(THE DATA begins)
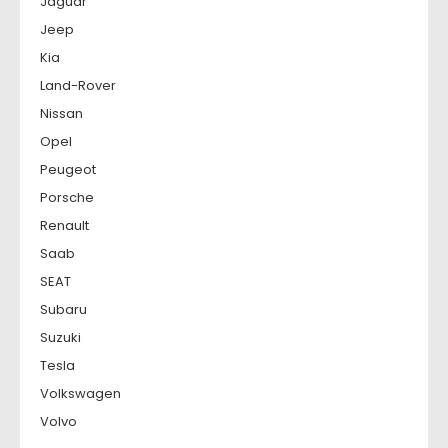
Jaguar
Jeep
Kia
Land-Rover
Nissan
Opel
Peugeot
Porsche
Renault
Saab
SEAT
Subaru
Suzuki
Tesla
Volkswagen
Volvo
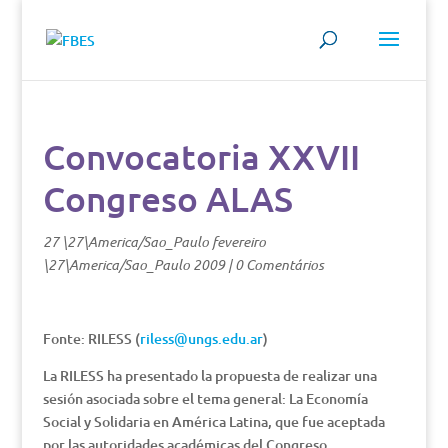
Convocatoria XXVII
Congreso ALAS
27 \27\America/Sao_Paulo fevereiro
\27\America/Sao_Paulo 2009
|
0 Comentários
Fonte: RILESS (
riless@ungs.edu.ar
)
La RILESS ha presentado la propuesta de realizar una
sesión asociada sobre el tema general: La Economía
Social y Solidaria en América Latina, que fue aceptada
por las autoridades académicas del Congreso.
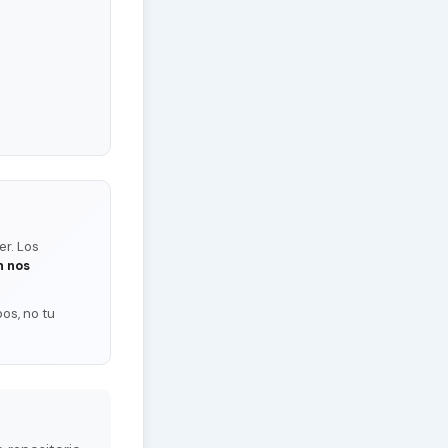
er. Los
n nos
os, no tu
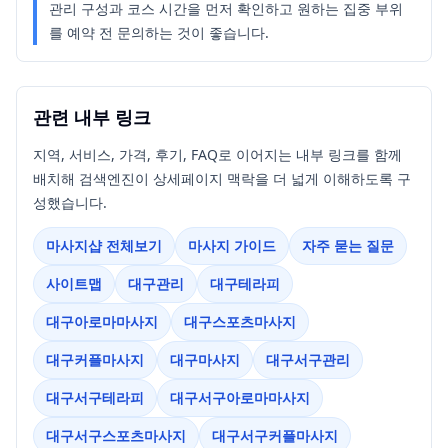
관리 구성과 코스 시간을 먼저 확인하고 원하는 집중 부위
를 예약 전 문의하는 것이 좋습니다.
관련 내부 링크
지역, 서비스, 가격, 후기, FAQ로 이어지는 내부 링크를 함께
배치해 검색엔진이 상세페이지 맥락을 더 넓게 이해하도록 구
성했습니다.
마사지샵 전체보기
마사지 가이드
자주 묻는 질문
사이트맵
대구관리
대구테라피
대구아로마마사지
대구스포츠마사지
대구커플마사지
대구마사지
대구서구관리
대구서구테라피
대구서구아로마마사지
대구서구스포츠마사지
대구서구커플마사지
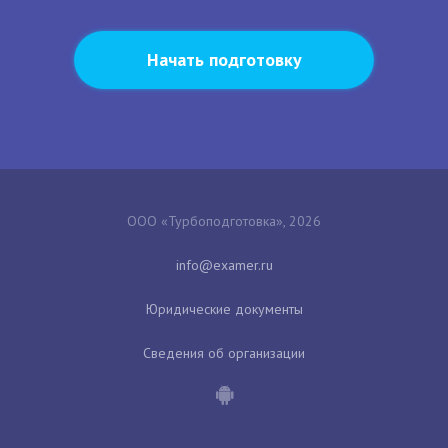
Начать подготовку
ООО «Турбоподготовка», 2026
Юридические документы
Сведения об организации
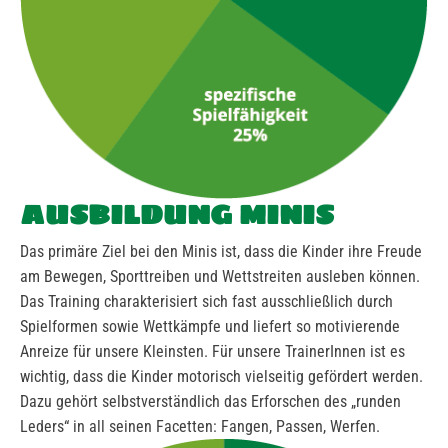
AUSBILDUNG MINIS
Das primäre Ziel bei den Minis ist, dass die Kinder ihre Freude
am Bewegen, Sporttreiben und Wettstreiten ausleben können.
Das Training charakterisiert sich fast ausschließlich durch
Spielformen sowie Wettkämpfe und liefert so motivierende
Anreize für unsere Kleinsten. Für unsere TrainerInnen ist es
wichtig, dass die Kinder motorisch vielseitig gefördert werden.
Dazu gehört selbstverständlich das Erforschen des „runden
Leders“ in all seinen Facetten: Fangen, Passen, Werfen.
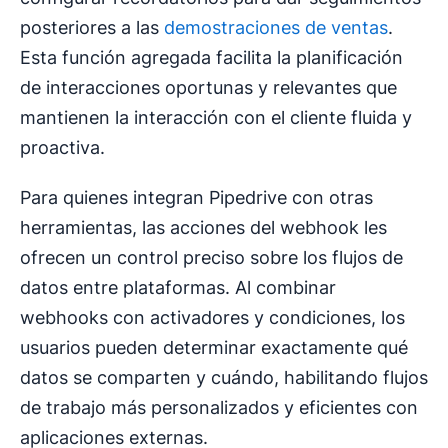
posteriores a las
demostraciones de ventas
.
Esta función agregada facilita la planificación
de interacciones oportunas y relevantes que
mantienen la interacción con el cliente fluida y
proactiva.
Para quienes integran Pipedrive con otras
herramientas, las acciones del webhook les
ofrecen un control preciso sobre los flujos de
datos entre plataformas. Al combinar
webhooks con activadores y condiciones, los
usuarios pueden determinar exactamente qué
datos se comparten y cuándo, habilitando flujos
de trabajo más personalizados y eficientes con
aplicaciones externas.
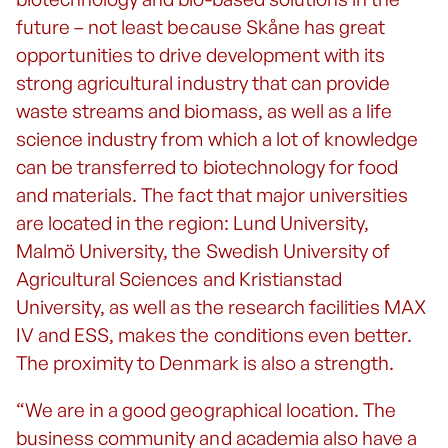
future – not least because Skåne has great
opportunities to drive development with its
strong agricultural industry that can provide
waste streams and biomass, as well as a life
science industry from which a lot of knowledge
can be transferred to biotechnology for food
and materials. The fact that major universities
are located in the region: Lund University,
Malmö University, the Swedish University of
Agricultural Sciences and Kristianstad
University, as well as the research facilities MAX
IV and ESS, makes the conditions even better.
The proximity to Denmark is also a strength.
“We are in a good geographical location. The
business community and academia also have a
(THE DATA ends)
## [HOW TO COMPLETE THIS TASK]
Rewrite the text of all the data above, replacing "Skåne" with "Scania" and leaving everything else unchanged. Omit the pictures from your answer.

## [COMPLETED EXERCISE]
Jaguar
Jeep
Kia
Land-Rover
Nissan
Opel
Peugeot
Porsche
Renault
Saab
SEAT
Subaru
Suzuki
Tesla
Volkswagen
Volvo
Convocatoria XXVII
Congreso ALAS
27 \27\America/Sao_Paulo fevereiro
\27\America/Sao_Paulo 2009
|
0 Comentários
Fonte: RILESS (
riless@ungs.edu.ar
)
La RILESS ha presentado la propuesta de realizar una
sesión asociada sobre el tema general: La Economía
Social y Solidaria en América Latina, que fue aceptada
por las autoridades académicas del Congreso.
er. Los
n nos
os, no tu
관리 구성과 코스 시간을 먼저 확인하고 원하는 집중 부위
를 예약 전 문의하는 것이 좋습니다.
관련 내부 링크
지역, 서비스, 가격, 후기, FAQ로 이어지는 내부 링크를 함께
배치해 검색엔진이 상세페이지 맥락을 더 넓게 이해하도록 구
성했습니다.
마사지샵 전체보기
마사지 가이드
자주 묻는 질문
사이트맵
대구관리
대구테라피
대구아로마마사지
대구스포츠마사지
대구커플마사지
대구마사지
대구서구관리
대구서구테라피
대구서구아로마마사지
대구서구스포츠마사지
대구서구커플마사지
Начать подготовку
ООО «Турбоподготовка», 2026
Юридические документы
Сведения об организации
AUSBILDUNG MINIS
Das primäre Ziel bei den Minis ist, dass die Kinder ihre Freude
am Bewegen, Sporttreiben und Wettstreiten ausleben können.
Das Training charakterisiert sich fast ausschließlich durch
Spielformen sowie Wettkämpfe und liefert so motivierende
Anreize für unsere Kleinsten. Für unsere TrainerInnen ist es
wichtig, dass die Kinder motorisch vielseitig gefördert werden.
Dazu gehört selbstverständlich das Erforschen des „runden
Leders“ in all seinen Facetten: Fangen, Passen, Werfen.
posteriores a las
demostraciones de ventas
.
Esta función agregada facilita la planificación
de interacciones oportunas y relevantes que
mantienen la interacción con el cliente fluida y
proactiva.
Para quienes integran Pipedrive con otras
herramientas, las acciones del webhook les
ofrecen un control preciso sobre los flujos de
datos entre plataformas. Al combinar
webhooks con activadores y condiciones, los
usuarios pueden determinar exactamente qué
datos se comparten y cuándo, habilitando flujos
de trabajo más personalizados y eficientes con
aplicaciones externas.
future – not least because Scania has great
opportunities to drive development with its
strong agricultural industry that can provide
waste streams and biomass, as well as a life
science industry from which a lot of knowledge
can be transferred to biotechnology for food
and materials. The fact that major universities
are located in the region: Lund University,
Malmö University, the Swedish University of
Agricultural Sciences and Kristianstad
University, as well as the research facilities MAX
IV and ESS, makes the conditions even better.
The proximity to Denmark is also a strength.
“We are in a good geographical location. The
business community and academia also have a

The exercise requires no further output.